As part of Centre for Sustainable Fashion’s (CSF) LCF Fashion Undressed: Imagining Possibilities Festival earlier this year, CSF's Knowledge Exchange Associate Constance Jeffreys developed and hosted Workshopping a New Fashion System, with support from the Knowledge Exchange team.
There are immeasurable barriers to shifting our current corrupt fashion industry to a sustainable and socially equitable system. These barriers come in all different shapes and sizes ranging from unbalanced business models, a lack of time in an ever-faster industry cycle, paralysing eco-anxiety and business-as-usual mindsets. As practitioners within fashion and sustainability, the Knowledge Exchange team are faced with tackling these industry barriers and finding ways to work through them to be a catalyst of change with our industry collaborators.
In our partnerships with fashion brands, we set out to raise awareness of sustainability concepts, ideate innovative solutions, and foster a shift in the industry. In these collaborations we see creative and progressive ideas and meet inspiring and passionate sustainability practitioners. However, we also see the micro and macro barriers that mean that a radical and necessary shift is not happening.
For the CSF: Imagining Possibilities Festival, we wanted to create a unique space for our sustainability peers in UK fashion companies to face these immense issues with equally immense ideas. We wanted them to acknowledge the industry’s faults, but put these aside and instead collectively explore revolutionary ideas to unlock potential. The workshop enabled participants to relieve their mind of the fashion status quo that serves as a barrier to progression.

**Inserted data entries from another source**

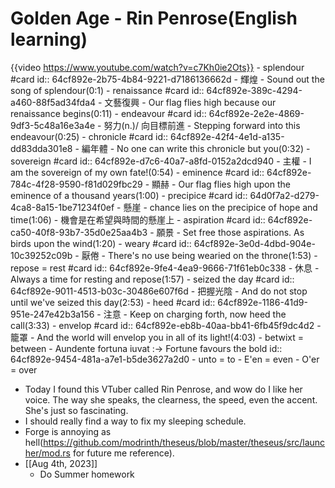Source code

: # Golden Age - Rin Penrose(English learning)
{{video https://www.youtube.com/watch?v=c7Kh0ie2Ots}}
	- splendour #card
	  id:: 64cf892e-2b75-4b84-9221-d7186136662d
		- 輝煌
			- Sound out the song of splendour(0:1)
	- renaissance #card
	  id:: 64cf892e-389c-4294-a460-88f5ad34fda4
		- 文藝復興
			- Our flag flies high because our renaissance begins(0:11)
	- endeavour #card
	  id:: 64cf892e-2e2e-4869-9df3-5c48a16e3a4e
		- 努力(n.)/ 向目標前進
			- Stepping forward into this endeavour(0:25)
	- chronicle #card
	  id:: 64cf892e-42f4-4e1d-a135-dd83dda301e8
		- 編年體
			- No one can write this chronicle but you(0:32)
	- sovereign #card
	  id:: 64cf892e-d7c6-40a7-a8fd-0152a2dcd940
		- 主權
			- I am the sovereign of my own fate!(0:54)
	- eminence #card
	  id:: 64cf892e-784c-4f28-9590-f81d029fbc29
		- 顯赫
			- Our flag flies high upon the eminence of a thousand years(1:00)
	- precipice #card
	  id:: 64d0f7a2-d279-4ca8-8a15-1be71234f0ef
		- 懸崖
		- chance lies on the precipice of hope and time(1:06)
			- 機會是在希望與時間的懸崖上
	- aspiration #card
	  id:: 64cf892e-ca50-40f8-93b7-35d0e25aa4b3
		- 願景
			- Set free those aspirations. As birds upon the wind(1:20)
	- weary #card
	  id:: 64cf892e-3e0d-4dbd-904e-10c39252c09b
		- 厭倦
			- There's no use being wearied on the throne(1:53)
	- repose = rest #card
	  id:: 64cf892e-9fe4-4ea9-9666-71f61eb0c338
		- 休息
			- Always a time for resting and repose(1:57)
	- seized the day #card
	  id:: 64cf892e-9011-4513-b03c-30486e607f6d
		- 把握光陰
			- And do not stop until we've seized this day(2:53)
	- heed #card
	  id:: 64cf892e-1186-41d9-951e-247e42b3a156
		- 注意
			- Keep on charging forth, now heed the call(3:33)
	- envelop #card
	  id:: 64cf892e-eb8b-40aa-bb41-6fb45f9dc4d2
		- 籠罩
			- And the world will envelop you in all of its light!(4:03)
	- betwixt = between
	- Aundente fortuna iuvat :-> Fortune favours the bold
	  id:: 64cf892e-9454-481a-a7e1-b5de3627a2d0
	- unto = to
	- E'en = even
	- O'er = over
- Today I found this VTuber called Rin Penrose, and wow do I like her voice. The way she speaks, the clearness, the speed, even the accent. She's just so fascinating.
- I should really find a way to fix my sleeping schedule.
- Forge is annoying as hell(https://github.com/modrinth/theseus/blob/master/theseus/src/launcher/mod.rs for future me reference).
- [[Aug 4th, 2023]]
	- Do Summer homework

To do this, we created a workshop to reimagine the fashion industry into a completely new paradigm in an alternative world. Participants confronted our current hierarchical systems, set aside the barriers to change and contemplated the journey towards planetary equilibrium. We explored the work of Donna Harraway’s Children of Compost and used her Speculative Fabulation approach to create individual fashion systems based on participants’ own values. The workshop used an explorative building exercise and discussion to create an environment for exploration, imagination and hope. In the exercise there was a series of questions to help design and create holistic and realistic worlds.
As a result, everyone created a new fashion system set in an alternative world. The fashion systems were designed with their own, visual language, fibre cultivation methods, product life cycles and cultural fashion practice. These systems were situated in their fully realised worlds with their own value systems, economies, infrastructure, government structures, cultures and aesthetics that supported the fashion system. Together we shared our new visions with each other. These wildly varied within themes including technology, aesthetics and operations however they did all have similarities.
In every world and fashion system there were four common aspects. They were...
Localism – every universe had their fashion system embedded into local culture, practice and infrastructure.
Overconsumption and production – were addressed in every world, with all reducing to responsible levels.
Nature – they all had a strong connection to the environment. Nature was imperative to the success of the world and its value.
Equity – they all shared themes of social fairness that were embedded throughout the value chain of fashion.
We did not ask participants to create the most sustainable or ethical system possible. We only asked them to design a fashion system in line with their own values, beliefs, imagination and expertise. As a result, we got a wide range of diverse visions, all with the necessary ingredients to create a functional and resilient fashion system.
Going forward, we have developed this into a workshop series called Shifting to Shift. In the series this workshop sits between one on finding hope in the climate crisis and a road mapping workshop for the future. These workshops are designed to support brands in taking more radical and practical steps towards a more sustainable future. We hope the impact of the workshop series results in more confident, imaginative and decisive action in the face of climate injustice.
As an industry, we need to use radical imagination, speculative design and world building to give us the confidence to shift to a new, unknown, fashion paradigm. Together we can work towards a hopeful future, rather than working blindly away from an unfit-for-purpose fashion industry. We should see through the man-made barriers to change, and instead seeing the infinite possibilities that a new world could hold for us.